Stored data entries

-- Opening Marker --

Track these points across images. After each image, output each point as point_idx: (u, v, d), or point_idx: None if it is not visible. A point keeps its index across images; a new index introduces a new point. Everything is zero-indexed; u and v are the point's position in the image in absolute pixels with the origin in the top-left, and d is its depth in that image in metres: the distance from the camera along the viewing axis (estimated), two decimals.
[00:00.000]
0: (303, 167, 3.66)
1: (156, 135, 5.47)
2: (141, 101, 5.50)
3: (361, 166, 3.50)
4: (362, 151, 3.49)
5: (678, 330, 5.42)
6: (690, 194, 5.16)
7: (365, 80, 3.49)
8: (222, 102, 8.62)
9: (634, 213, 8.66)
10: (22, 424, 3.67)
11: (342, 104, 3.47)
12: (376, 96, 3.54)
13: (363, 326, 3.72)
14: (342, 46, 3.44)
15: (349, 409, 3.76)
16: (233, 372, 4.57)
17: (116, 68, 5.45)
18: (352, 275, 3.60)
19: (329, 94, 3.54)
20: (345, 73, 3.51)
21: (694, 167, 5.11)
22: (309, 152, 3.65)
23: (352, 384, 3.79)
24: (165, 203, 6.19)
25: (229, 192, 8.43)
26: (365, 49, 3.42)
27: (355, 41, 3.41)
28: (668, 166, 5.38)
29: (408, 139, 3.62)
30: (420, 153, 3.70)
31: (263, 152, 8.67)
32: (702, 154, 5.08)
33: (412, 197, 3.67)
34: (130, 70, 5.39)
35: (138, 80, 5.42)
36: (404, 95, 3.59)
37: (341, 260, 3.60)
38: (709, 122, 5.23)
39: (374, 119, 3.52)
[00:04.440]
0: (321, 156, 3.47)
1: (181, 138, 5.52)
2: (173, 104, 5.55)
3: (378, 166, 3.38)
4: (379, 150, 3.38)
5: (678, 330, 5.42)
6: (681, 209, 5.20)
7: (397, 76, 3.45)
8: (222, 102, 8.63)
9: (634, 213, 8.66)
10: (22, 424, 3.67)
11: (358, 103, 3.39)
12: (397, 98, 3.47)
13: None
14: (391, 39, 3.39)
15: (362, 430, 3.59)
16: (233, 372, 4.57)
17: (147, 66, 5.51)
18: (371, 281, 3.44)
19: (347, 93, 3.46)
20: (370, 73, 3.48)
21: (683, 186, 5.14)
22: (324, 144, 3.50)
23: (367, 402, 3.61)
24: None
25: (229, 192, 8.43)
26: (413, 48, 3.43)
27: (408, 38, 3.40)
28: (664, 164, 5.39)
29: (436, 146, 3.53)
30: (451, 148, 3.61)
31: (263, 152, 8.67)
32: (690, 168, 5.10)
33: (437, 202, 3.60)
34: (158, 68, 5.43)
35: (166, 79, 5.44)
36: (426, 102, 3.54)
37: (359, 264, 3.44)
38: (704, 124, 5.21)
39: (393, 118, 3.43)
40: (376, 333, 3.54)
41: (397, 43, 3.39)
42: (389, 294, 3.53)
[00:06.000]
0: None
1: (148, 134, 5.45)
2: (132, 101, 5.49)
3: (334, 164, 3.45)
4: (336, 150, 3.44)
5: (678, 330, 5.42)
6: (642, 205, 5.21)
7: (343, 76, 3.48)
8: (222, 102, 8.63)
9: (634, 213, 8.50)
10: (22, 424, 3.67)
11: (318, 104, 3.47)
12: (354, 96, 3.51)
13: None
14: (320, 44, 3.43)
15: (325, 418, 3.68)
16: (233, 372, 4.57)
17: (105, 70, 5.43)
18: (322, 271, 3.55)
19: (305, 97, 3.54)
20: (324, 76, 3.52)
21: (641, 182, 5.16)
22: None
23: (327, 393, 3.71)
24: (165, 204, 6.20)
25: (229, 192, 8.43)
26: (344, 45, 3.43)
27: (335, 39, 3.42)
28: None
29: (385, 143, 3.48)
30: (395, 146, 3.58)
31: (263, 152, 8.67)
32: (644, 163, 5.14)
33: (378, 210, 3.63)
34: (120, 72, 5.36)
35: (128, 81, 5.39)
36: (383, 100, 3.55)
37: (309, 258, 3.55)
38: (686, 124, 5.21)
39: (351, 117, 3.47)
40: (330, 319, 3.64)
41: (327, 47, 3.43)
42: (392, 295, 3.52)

-- Closing Marker --

PROBLEM TO WORK ON: Of the lines above, output exactly those from the line bearing "24: (165, 203, 6.19)" through the line bearing "39: (374, 119, 3.52)", inclusive.

WRITTEN RESPONSE:
24: (165, 203, 6.19)
25: (229, 192, 8.43)
26: (365, 49, 3.42)
27: (355, 41, 3.41)
28: (668, 166, 5.38)
29: (408, 139, 3.62)
30: (420, 153, 3.70)
31: (263, 152, 8.67)
32: (702, 154, 5.08)
33: (412, 197, 3.67)
34: (130, 70, 5.39)
35: (138, 80, 5.42)
36: (404, 95, 3.59)
37: (341, 260, 3.60)
38: (709, 122, 5.23)
39: (374, 119, 3.52)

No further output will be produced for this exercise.